Cancers share "Helpless"

Cancers have shared the second single from their upcoming double “a-side” 7-inch, the blistering “Helpless” via VICE. Following the recently released “Missed,” the duo’s new single “Helpless” trades programmed beats for an enormous wall of fuzzed out sound. After a haunting intro, the blown out guitars take hold of everything, a blizzard of unrelenting noise that provides the perfect juxtaposition to Ella Kaspar and Lenny Miller’s sugary vocal melodies. The vocals cut through the chaos, illuminating the song with pop charm that fits brilliantly among the carnage.
While their debut record, Fatten The Leeches, produced by legendary Seattle engineer Jack Endino (Nirvana, Mudhoney, Soundgarden), was comprised of enormous grunge riffs and sugary sweet pop hooks, “Helpless,” is a different beast altogether. Straying from the ultra hi-fi production of their debut to a noisier, grittier, lo-fi indebted home production, Cancers began experimenting with synth scuzz, programmed drums, loops, and a desire to push melodies as far into the fuzz void as possible.

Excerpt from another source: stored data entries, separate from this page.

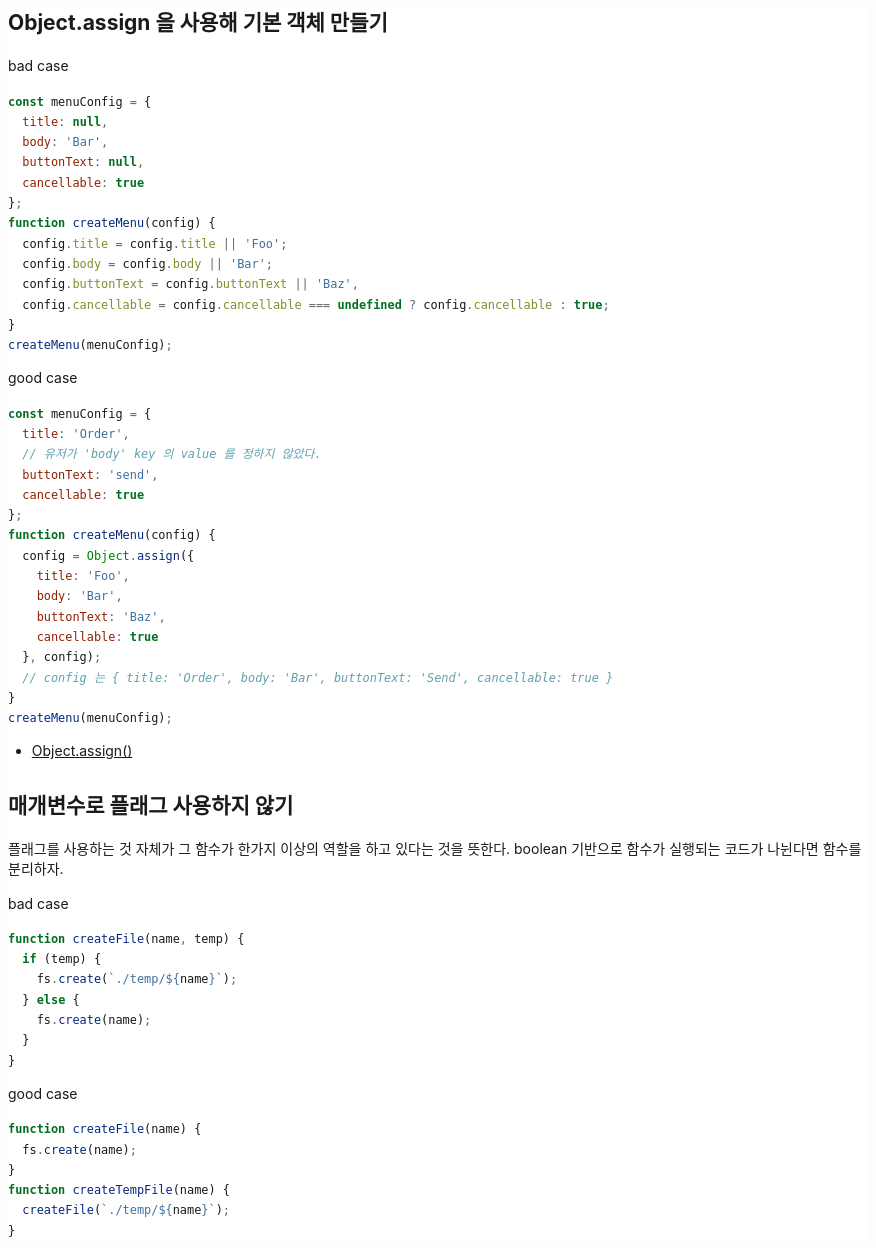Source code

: ## Object.assign 을 사용해 기본 객체 만들기
bad case
```javascript
const menuConfig = {
  title: null,
  body: 'Bar',
  buttonText: null,
  cancellable: true
};
function createMenu(config) {
  config.title = config.title || 'Foo';
  config.body = config.body || 'Bar';
  config.buttonText = config.buttonText || 'Baz',
  config.cancellable = config.cancellable === undefined ? config.cancellable : true;
}
createMenu(menuConfig);
```
good case
```javascript
const menuConfig = {
  title: 'Order',
  // 유저가 'body' key 의 value 를 정하지 않았다.
  buttonText: 'send',
  cancellable: true
};
function createMenu(config) {
  config = Object.assign({
    title: 'Foo',
    body: 'Bar',
    buttonText: 'Baz',
    cancellable: true  
  }, config);
  // config 는 { title: 'Order', body: 'Bar', buttonText: 'Send', cancellable: true } 
}
createMenu(menuConfig);
```
* [Object.assign()](./ObjectAssing.md) 

## 매개변수로 플래그 사용하지 않기
플래그를 사용하는 것 자체가 그 함수가 한가지 이상의 역할을 하고 있다는 것을 뜻한다.
boolean 기반으로 함수가 실행되는 코드가 나뉜다면 함수를 분리하자.

bad case
```javascript
function createFile(name, temp) {
  if (temp) {
    fs.create(`./temp/${name}`);
  } else {
    fs.create(name);
  }
}
```
good case
```javascript
function createFile(name) {
  fs.create(name);
}
function createTempFile(name) {
  createFile(`./temp/${name}`);
}
```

Stripped of their debut record’s sheen, Cancers embrace elements of shoegaze and post-punk, moving into new unpredictable territory on their new single, proving a knack for raw pop brutality in tone and execution.
Describing Cancers’ unique sound, VICE offered, “They make sludge-y, textured music, blending the heaviness and drawling vocals of shoegaze with bluegrass and weird electronics—imagine a Southern version of the Jesus & Mary Chain with more grime and synths … It’s a lo-fi recording but sounds huge, and the whole thing feels like a breath of fresh air in 2015.” While their debut album earned the band comparisons to The Breeders, Veruca Salt, and Smashing Pumpkins, their new single finds the band moving into a territory more akin to The Jesus & Mary Chain, Creation Records, and Medicine, reflecting a more experimental sound of indie fuzz, incorporating shoegaze textures amid bedroom pop recording techniques with endlessly unfolding layers.